Task description:
Please reproduce, character for character, the part of the data that opens with the line containing "이렇게 구성하고자 하면" and closes with the line containing "Artifact 2GiB 이상|".

Data shown:
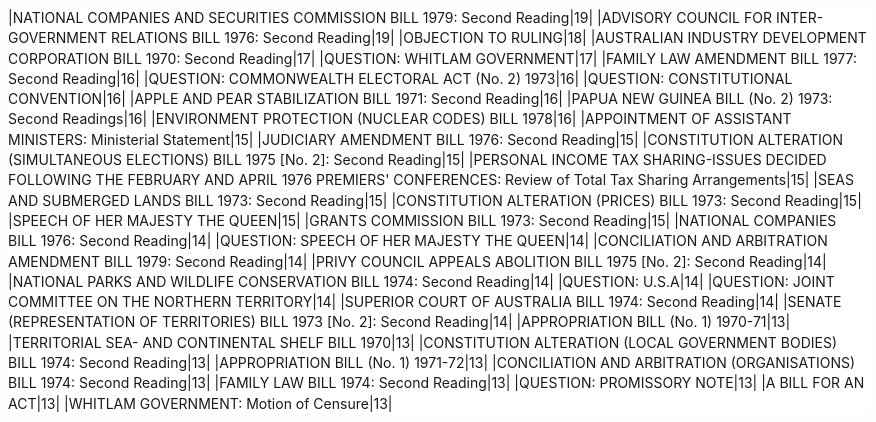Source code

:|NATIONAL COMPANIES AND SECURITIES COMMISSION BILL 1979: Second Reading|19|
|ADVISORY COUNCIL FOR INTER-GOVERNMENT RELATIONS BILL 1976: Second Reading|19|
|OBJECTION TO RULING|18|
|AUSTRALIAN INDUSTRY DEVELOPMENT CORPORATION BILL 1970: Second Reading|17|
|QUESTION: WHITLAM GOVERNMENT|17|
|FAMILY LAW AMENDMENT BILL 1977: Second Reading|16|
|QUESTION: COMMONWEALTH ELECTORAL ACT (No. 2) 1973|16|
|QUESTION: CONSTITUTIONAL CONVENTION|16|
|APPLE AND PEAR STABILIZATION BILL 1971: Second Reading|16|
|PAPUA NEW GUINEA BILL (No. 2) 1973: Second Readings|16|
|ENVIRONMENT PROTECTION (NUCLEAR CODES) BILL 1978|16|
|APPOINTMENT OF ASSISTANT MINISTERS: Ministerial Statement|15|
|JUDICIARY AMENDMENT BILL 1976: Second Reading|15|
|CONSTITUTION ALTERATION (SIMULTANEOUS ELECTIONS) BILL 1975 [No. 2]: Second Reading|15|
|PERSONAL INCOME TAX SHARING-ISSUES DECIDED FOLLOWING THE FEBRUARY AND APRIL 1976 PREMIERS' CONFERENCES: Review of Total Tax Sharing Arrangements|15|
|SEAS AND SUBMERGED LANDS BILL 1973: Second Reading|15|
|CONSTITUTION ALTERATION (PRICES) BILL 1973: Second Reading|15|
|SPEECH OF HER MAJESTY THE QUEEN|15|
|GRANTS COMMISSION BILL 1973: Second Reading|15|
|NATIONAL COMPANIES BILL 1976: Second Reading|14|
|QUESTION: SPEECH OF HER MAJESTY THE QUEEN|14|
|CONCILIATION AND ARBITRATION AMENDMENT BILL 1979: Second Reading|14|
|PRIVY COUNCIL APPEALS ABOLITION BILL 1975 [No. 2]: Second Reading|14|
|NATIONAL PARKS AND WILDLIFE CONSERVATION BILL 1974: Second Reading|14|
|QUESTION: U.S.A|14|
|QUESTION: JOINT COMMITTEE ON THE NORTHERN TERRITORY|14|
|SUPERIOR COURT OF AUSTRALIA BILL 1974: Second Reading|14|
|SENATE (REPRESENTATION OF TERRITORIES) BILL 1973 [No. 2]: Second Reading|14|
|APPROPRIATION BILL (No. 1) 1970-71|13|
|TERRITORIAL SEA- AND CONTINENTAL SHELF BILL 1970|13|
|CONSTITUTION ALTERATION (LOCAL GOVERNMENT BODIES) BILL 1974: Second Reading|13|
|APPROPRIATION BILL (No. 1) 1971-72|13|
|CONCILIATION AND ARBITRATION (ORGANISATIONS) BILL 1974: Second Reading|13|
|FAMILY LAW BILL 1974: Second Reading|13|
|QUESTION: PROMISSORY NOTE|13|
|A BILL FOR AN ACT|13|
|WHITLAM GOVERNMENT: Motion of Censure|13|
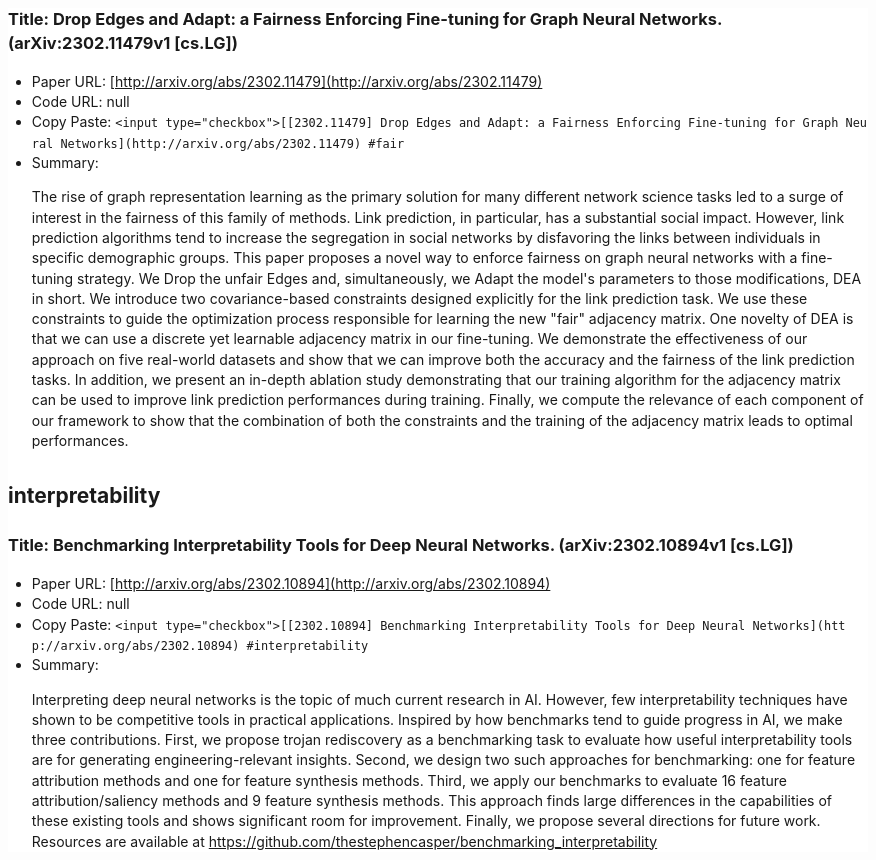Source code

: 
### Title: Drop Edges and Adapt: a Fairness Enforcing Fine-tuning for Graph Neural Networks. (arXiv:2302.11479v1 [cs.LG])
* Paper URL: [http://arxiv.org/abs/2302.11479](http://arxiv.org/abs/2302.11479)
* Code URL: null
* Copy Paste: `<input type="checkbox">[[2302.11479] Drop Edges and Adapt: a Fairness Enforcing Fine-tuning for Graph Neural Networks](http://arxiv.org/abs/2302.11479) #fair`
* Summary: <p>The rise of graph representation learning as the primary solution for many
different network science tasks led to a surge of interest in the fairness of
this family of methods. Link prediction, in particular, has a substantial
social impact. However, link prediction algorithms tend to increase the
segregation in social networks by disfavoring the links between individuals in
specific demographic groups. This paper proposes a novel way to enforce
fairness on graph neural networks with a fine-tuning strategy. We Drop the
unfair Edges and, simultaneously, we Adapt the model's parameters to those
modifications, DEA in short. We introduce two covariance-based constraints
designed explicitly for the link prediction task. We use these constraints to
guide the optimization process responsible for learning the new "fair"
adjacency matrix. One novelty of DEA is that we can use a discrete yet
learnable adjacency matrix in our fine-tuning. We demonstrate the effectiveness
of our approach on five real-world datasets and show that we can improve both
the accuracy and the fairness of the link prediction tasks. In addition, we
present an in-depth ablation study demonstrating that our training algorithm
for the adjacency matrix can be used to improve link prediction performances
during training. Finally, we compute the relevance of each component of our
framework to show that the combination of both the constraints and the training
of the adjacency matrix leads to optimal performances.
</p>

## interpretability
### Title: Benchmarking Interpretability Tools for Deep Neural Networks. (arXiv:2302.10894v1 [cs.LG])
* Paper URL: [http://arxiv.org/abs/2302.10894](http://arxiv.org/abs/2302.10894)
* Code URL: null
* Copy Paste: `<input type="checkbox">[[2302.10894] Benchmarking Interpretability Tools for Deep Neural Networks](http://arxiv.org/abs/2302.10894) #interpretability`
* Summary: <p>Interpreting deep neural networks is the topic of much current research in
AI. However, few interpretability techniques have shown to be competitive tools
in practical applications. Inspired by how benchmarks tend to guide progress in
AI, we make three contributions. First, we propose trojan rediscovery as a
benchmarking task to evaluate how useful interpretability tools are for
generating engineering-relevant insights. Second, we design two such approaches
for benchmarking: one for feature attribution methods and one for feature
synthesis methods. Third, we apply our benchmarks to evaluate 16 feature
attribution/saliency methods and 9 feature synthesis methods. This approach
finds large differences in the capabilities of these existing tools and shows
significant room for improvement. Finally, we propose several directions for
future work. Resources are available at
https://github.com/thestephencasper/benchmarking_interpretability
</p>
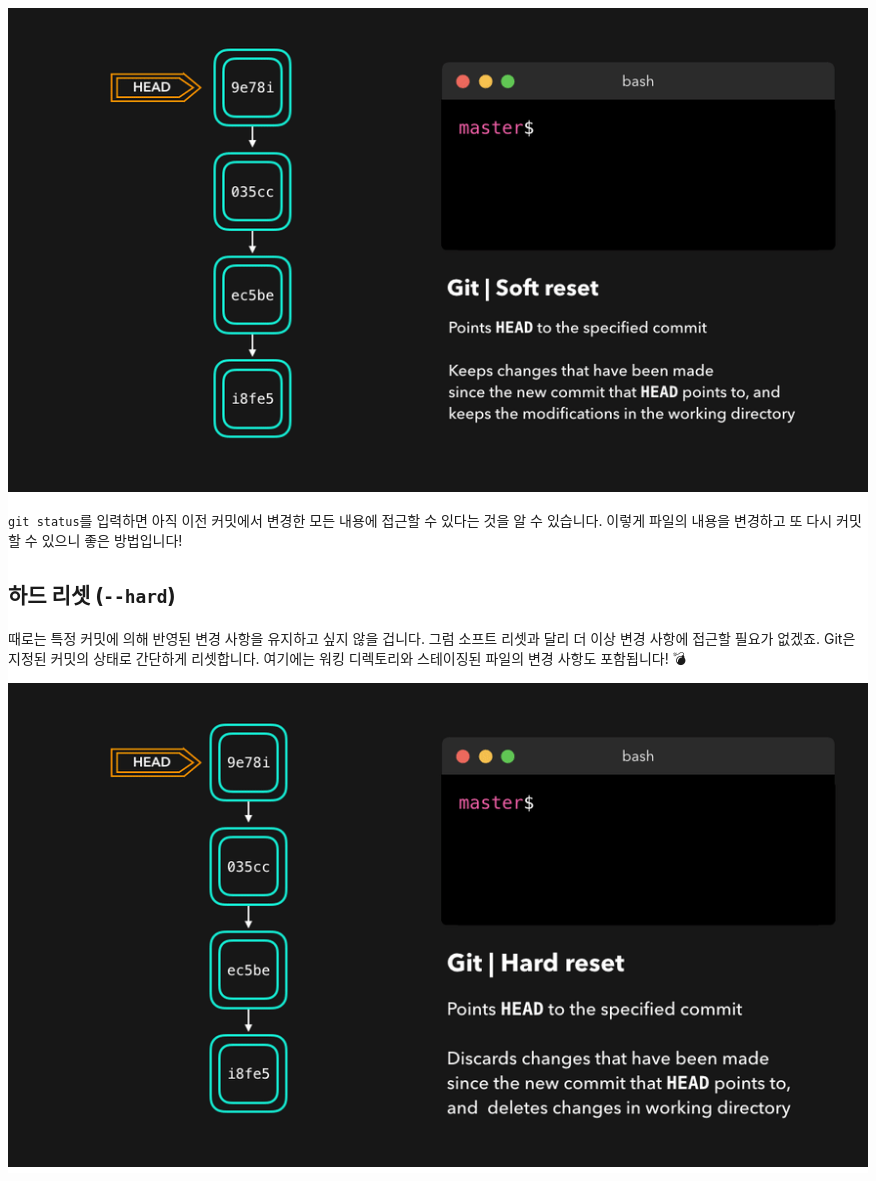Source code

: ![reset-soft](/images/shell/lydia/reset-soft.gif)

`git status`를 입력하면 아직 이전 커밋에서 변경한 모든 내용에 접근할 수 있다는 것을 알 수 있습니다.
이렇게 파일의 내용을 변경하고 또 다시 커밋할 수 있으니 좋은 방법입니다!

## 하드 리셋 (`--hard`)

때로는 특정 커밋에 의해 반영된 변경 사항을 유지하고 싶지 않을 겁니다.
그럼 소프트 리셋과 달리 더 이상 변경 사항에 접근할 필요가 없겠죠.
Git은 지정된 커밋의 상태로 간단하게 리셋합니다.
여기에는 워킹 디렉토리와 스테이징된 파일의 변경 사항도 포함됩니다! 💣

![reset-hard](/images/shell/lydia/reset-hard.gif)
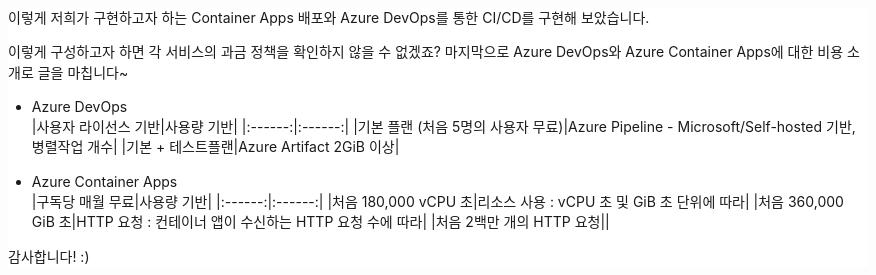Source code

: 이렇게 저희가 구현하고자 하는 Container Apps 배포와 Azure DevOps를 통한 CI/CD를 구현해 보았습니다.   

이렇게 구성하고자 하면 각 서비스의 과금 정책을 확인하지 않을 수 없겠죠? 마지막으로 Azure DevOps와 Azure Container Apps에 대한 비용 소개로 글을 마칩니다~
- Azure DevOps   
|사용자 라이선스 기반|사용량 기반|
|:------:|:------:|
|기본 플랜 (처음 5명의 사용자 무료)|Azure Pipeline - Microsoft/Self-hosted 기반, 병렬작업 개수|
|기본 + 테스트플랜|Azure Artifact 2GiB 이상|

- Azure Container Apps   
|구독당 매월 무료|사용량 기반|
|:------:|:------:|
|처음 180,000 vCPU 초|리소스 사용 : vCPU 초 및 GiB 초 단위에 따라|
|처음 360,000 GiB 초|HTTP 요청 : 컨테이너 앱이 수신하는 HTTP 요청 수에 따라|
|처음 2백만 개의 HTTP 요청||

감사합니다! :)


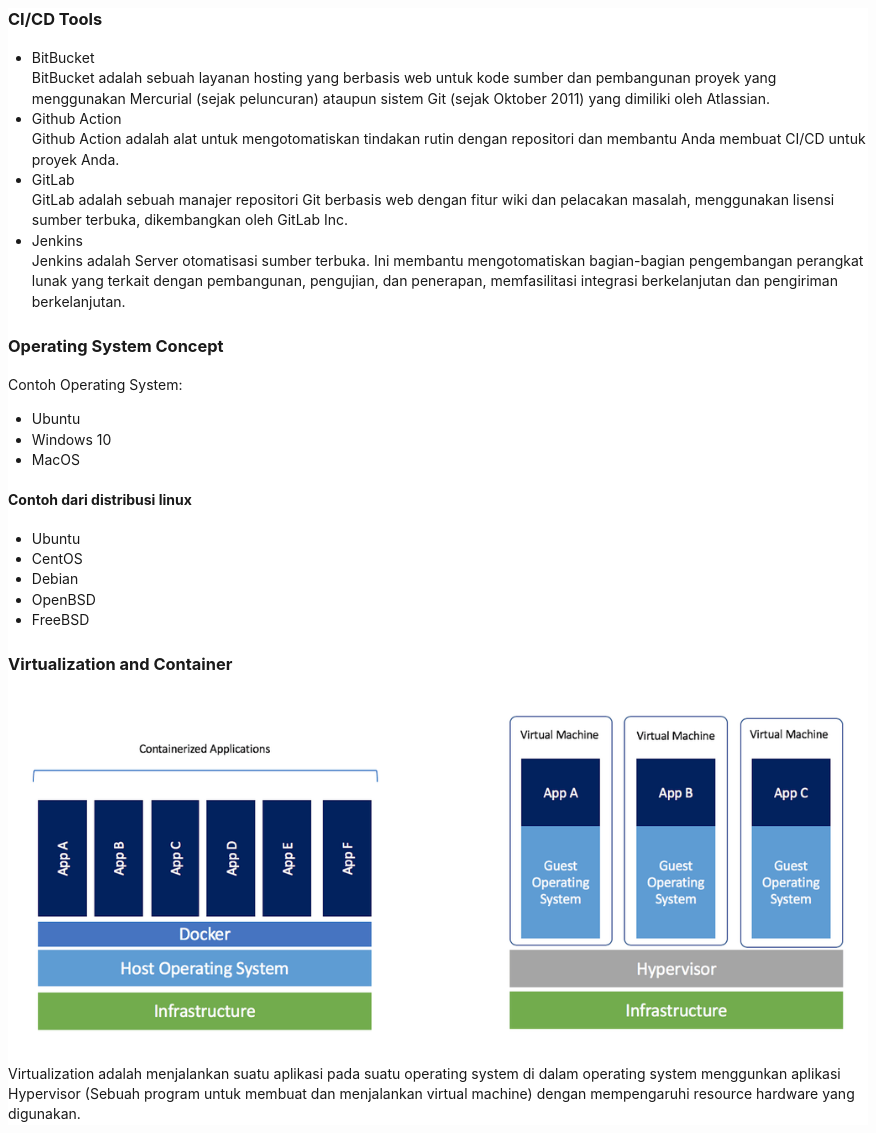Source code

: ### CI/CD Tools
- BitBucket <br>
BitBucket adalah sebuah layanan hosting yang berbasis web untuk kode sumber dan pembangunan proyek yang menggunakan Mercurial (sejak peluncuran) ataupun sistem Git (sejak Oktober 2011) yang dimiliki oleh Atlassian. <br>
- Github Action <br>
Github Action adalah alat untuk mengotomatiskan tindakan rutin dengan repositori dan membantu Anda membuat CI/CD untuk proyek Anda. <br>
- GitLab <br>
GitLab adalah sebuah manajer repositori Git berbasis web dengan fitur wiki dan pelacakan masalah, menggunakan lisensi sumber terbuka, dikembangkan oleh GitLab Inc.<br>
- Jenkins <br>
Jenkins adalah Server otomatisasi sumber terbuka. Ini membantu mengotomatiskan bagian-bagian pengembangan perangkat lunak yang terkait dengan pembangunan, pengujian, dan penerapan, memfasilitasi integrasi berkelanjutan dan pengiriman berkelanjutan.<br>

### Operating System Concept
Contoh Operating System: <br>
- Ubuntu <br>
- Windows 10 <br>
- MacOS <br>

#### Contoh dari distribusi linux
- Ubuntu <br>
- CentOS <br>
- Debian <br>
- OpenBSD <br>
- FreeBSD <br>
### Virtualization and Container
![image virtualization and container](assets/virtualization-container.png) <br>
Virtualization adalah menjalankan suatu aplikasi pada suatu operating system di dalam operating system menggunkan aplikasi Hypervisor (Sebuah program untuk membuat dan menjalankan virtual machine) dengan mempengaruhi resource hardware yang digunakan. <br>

Task response:
이렇게 구성하고자 하면 각 서비스의 과금 정책을 확인하지 않을 수 없겠죠? 마지막으로 Azure DevOps와 Azure Container Apps에 대한 비용 소개로 글을 마칩니다~
- Azure DevOps   
|사용자 라이선스 기반|사용량 기반|
|:------:|:------:|
|기본 플랜 (처음 5명의 사용자 무료)|Azure Pipeline - Microsoft/Self-hosted 기반, 병렬작업 개수|
|기본 + 테스트플랜|Azure Artifact 2GiB 이상|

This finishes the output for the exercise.